In our view, children’s best interests are served when agencies work to honestly inform would-be parents about children who are available for adoption—including the effects of abuse and neglect, in utero exposure to alcohol or drugs, and issues of race, ethnicity, and national origin. Though at times muted, racism in America is alive and well, and children of color must know how to navigate racism and be proud of their racial identity. Placement with a culturally naive white family, while better than no family at all, does not adequately address a child’s need to know how to live in the world as a person of color.

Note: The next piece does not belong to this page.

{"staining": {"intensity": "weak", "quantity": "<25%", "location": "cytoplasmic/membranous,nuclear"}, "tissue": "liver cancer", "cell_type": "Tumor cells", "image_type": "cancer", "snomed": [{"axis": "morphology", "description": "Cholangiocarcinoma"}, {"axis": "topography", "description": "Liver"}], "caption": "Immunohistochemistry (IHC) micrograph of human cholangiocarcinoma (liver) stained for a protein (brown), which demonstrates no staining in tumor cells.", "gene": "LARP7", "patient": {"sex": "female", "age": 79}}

Children’s best interests, in short, are not served by uninformed, unprepared families.
As NACAC’s position statement, “Race/ Ethnic Background and Child Welfare,” reads in part:
NACAC believes that every child should be placed with a family who recognizes preservation of the child’s ethnic and cultural heritage as an inherent right. Therefore, education regarding ethnic and cultural heritage must be a local and federal priority.
Before a child is placed, we believe family members must be thoroughly assessed for their ability to appropriately address issues of racism and identity, as well as their capacity to help the child heal from past abuse, neglect, or instability. In addition, as NACAC’s position statement asserts, “When transracial or multi-ethnic placements are made, full appreciation and consideration should be given to the child’s need for close identification and interaction with his/her culture of origin.”
The more disconnected a family is from members of the child’s ethnic/racial culture, the harder it is for the child to adjust to the family and gain a positive sense of identity. How can that possibly be in the child’s best interest?
NACAC sincerely hopes that the State Department’s model guidance about preparing parents to raise a child of a different race, ethnicity, culture, or national origin will inspire HHS to reexamine its policies. As the Hague regulations affirm, race matters. As long as agencies live under the threat of severe penalties for observing reasonable best practice standards concerning children of color in care, many of those children will be denied meaningful connections with their heritage. And if we truly want to protect children’s best interests, we cannot pretend that race simply doesn’t exist.
* The Interethnic Adoption Provisions, which were tucked deep within the Small Business and Job Protection Act of 1996, significantly altered the Multiethnic Placement Act by disallowing any consideration of race, ethnicity, and national origin that may delay or deny a child’s adoptive placement, and imposing penalties for actions that violate the rule.